Book Review: Rez Dog Blues & The Haiku: A Savage Life in Bits and Pieces


William George Lindsay’s novel was the winner of Best Indie Book Award for Native American Fiction in 2023 and finalist for six other awards. I will begin this review by quoting the author directly:

Publishers want to sell books and they are all looking to what they think is just the right book on reconciliation and decolonization, soft enough to go into high school rooms and book clubs.They would have torn my book to shreds to make that happen.

This is an apt caution for would-be readers of this autobiographical novel. There is a liberal amount of humour, love, and friendship, juxtaposed with scenes of violence and exploitation. The main character, Liam, is inducted at an early age to a lifestyle of intense partying with alcohol and soft drugs.

Liam had a cruel stepmother and, later on, a selfish, arrogant stepfather. However, the antidotes to these characters are sensitive uncles, aunts, cousins, and friends. These appear regularly in the novel and he obviously loves them.

A streak of humour runs throughout the book, suppressed only briefly during the darkest passages. The lighter subjects are, among others, bingo, reservation soup, and Elvis (described as “the subject of a thousand black velvet paintings hung somewhere on every Indian reserve”). We are also introduced to the ins and outs of working in a car wash, fighting forest fires, and being a junior forest warden. More seriously though, Liam is sustained by his lifelong love of literature, and he struggles to complete his formal education. Obviously, he is also a fan of punk rock, but I am not going to comment because I am just a Broadway-loving queen myself. This book is so rich in content that the reader is drawn in and swept along chapter after chapter.

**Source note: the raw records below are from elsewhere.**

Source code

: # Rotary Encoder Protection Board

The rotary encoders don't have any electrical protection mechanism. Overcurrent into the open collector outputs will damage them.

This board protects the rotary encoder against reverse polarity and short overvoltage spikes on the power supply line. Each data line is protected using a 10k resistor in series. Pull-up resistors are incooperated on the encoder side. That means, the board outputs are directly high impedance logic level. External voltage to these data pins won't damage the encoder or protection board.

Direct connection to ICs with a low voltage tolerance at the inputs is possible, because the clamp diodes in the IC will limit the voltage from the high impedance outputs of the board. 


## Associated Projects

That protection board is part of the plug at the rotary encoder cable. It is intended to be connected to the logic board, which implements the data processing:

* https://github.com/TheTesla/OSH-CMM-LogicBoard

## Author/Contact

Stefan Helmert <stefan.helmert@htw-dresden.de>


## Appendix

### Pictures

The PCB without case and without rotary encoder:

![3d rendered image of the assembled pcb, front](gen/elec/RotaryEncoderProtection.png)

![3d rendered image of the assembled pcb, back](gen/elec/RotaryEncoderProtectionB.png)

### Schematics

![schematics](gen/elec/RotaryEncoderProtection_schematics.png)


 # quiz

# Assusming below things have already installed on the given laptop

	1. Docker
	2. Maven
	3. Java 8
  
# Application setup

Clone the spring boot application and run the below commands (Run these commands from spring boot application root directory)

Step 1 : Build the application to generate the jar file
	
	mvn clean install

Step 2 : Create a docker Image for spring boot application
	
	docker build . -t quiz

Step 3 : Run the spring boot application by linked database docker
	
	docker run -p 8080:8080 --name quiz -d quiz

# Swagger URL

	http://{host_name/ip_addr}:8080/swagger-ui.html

A portion of the novel is devoted to the archetypal road trip. Liam and three reservation wiseguys cross America in the Rez Rocket. They are thrown off the tourist bus at Little Big Horn, they skip Mount Rushmore (dead white colonizers) and they are not fond of the St. Louis Arch (monument to the colonization of the West—“kiss my arch”). More popular were the Canyon de Chelly, the Navajo cliff houses, and the mounds of Cahokia. I most admire the author’s prose style—consistently energetic and slangy, yet never forced or inauthentic (at least to my uneducated ear). I sincerely hope to see more of his writing in the future. A monthly column perhaps?